A recent Fortune.com piece challenged Facebook, highlighting the flawed nature of its advertising model. It first illustrated the ill-advised use of data across the Silicon Valley firm’s network, and that issue, then reminded us who Facebook really is: a media company, employing a push model, selling against advertising. “Nefarious uses” take us into very murky waters.
“Platform companies and data-aggregators capitalize on individual data by selling to advertisement networks and marketers looking to target specific segments, influence buyer behavior and make dynamic pricing decisions,” explained the World Economic Forum. Food for thought; the same organization places a $3 trillion dollar valuation on the global data market economy.
Facebook serves as a gatekeeper to copious amounts of data -- that it’s unclear whether it can or cannot ensure its security. Looking to leverage this data for revenue, it continues to support the outdated push model, neglecting an evolution taking place. Sell your magic beans elsewhere, sir, there are no buyers here.
The blockchain conversation is an important one, as it enables increased transparency in advertising, and ushers a migration from inadequate practices of the past.
While Facebook wants to offer an opportunity for users to learn about the new products and services blockchain and other up-and-coming technologies have to offer, disingenuous ad practices and malicious behavior drove the social media titan toward action.
At the end of January, it banned all, “ads that promote financial products and services that are frequently associated with misleading or deceptive promotional practices, such as binary options, initial coin offerings and cryptocurrency,” Rob Leathern, Product Management Director wrote in a company blog. In taking this position, Facebook admitted to a lack of foresight in properly preparing for evil intentions by not having the proper protocol in place to protect its patronage.

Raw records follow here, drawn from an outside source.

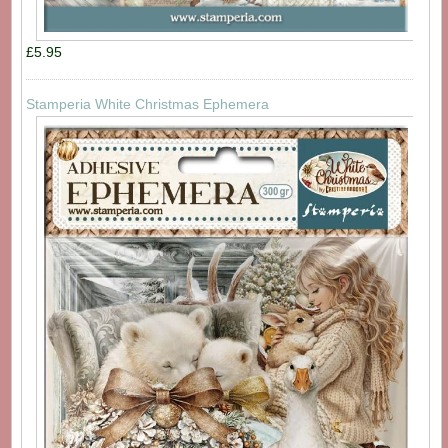
£5.95
Stamperia White Christmas Ephemera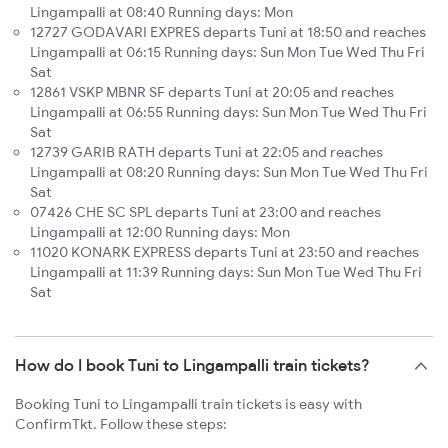
Lingampalli at 08:40 Running days: Mon
12727 GODAVARI EXPRES departs Tuni at 18:50 and reaches
Lingampalli at 06:15 Running days: Sun Mon Tue Wed Thu Fri
Sat
12861 VSKP MBNR SF departs Tuni at 20:05 and reaches
Lingampalli at 06:55 Running days: Sun Mon Tue Wed Thu Fri
Sat
12739 GARIB RATH departs Tuni at 22:05 and reaches
Lingampalli at 08:20 Running days: Sun Mon Tue Wed Thu Fri
Sat
07426 CHE SC SPL departs Tuni at 23:00 and reaches
Lingampalli at 12:00 Running days: Mon
11020 KONARK EXPRESS departs Tuni at 23:50 and reaches
Lingampalli at 11:39 Running days: Sun Mon Tue Wed Thu Fri
Sat
How do I book Tuni to Lingampalli train tickets?
Booking Tuni to Lingampalli train tickets is easy with
ConfirmTkt. Follow these steps: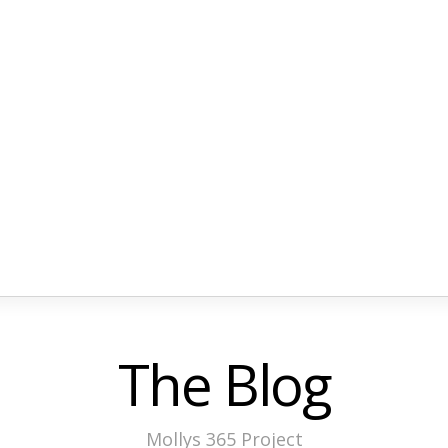
The Blog
Mollys 365 Project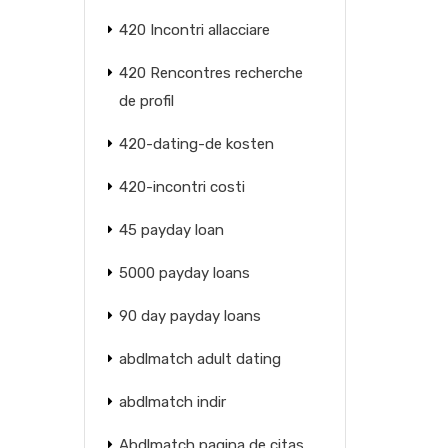
420 Incontri allacciare
420 Rencontres recherche
de profil
420-dating-de kosten
420-incontri costi
45 payday loan
5000 payday loans
90 day payday loans
abdlmatch adult dating
abdlmatch indir
Abdlmatch pagina de citas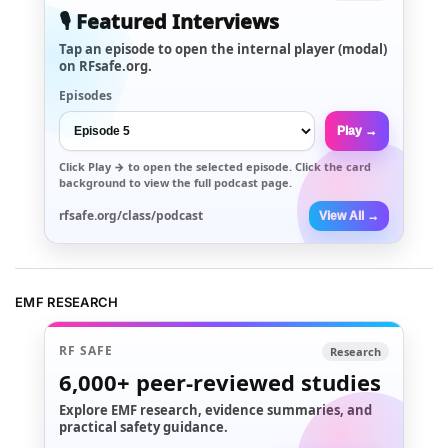
🎙️ Featured Interviews
Tap an episode to open the internal player (modal)
on RFsafe.org.
Episodes
Play →
Click
Play →
to open the selected episode. Click the card
background to view the full podcast page.
rfsafe.org/class/podcast
View All →
EMF RESEARCH
RF SAFE
Research
6,000+
peer-reviewed studies
Explore EMF research, evidence summaries, and
practical safety guidance.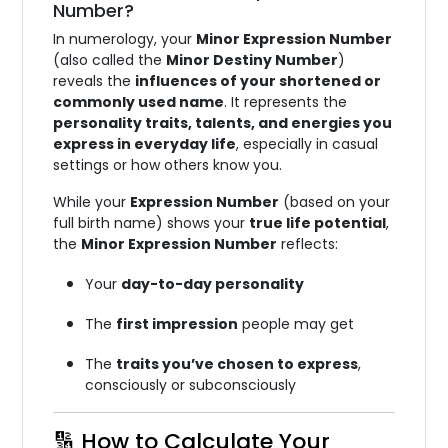
Number?
In numerology, your
Minor Expression Number
(also called the
Minor Destiny Number
)
reveals the
influences of your shortened or
commonly used name
. It represents the
personality traits, talents, and energies you
express in everyday life
, especially in casual
settings or how others know you.
While your
Expression Number
(based on your
full birth name) shows your
true life potential
,
the
Minor Expression Number
reflects:
Your
day-to-day personality
The
first impression
people may get
The
traits you’ve chosen to express
,
consciously or subconsciously
🔢 How to Calculate Your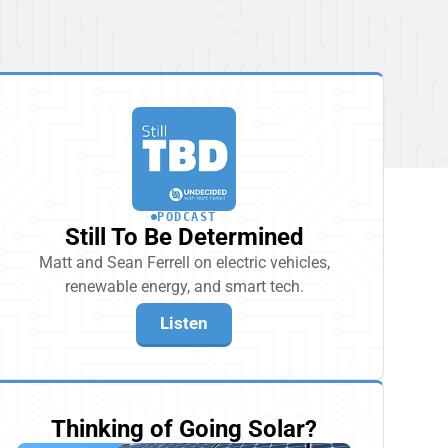
PODCAST
Still To Be Determined
Matt and Sean Ferrell on electric vehicles,
renewable energy, and smart tech.
Listen
Thinking of Going Solar?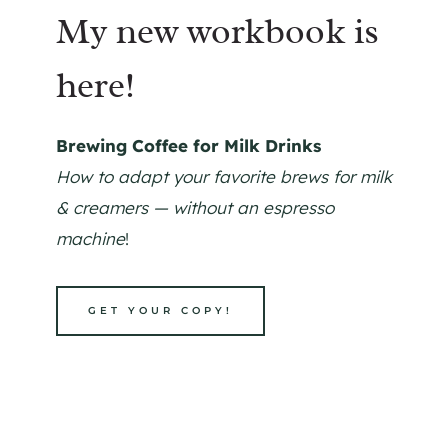
My new workbook is
here!
Brewing Coffee for Milk Drinks
How to adapt your favorite brews for milk
& creamers — without an espresso
machine
!
GET YOUR COPY!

The traditional method of leveraging channels to push out the masses is an old-fashioned practice that Facebook has hitched its wagon. The real rub here - aside from the blockchain bumbling -- is that legitimate advertisers and retailers receive inaccurate data, and lack real transparency into ad spend value. Advertisers are left with uncertainty.
As an April Fool’s gag, a Facebook ICO was reported. The alleged ICO was to rival telegram, but because the social media platform was already behind the 8-ball, so to speak, I can’t see how this gatekeeper could pivot practices in a way to right the wrong, and fix what is broken.
Blockchain does offer much in the way of ecommerce transformation, positively impacting influencers, retailers and shoppers alike, but starting from a fractured foundation is no start at all, Mr. Zuckerberg.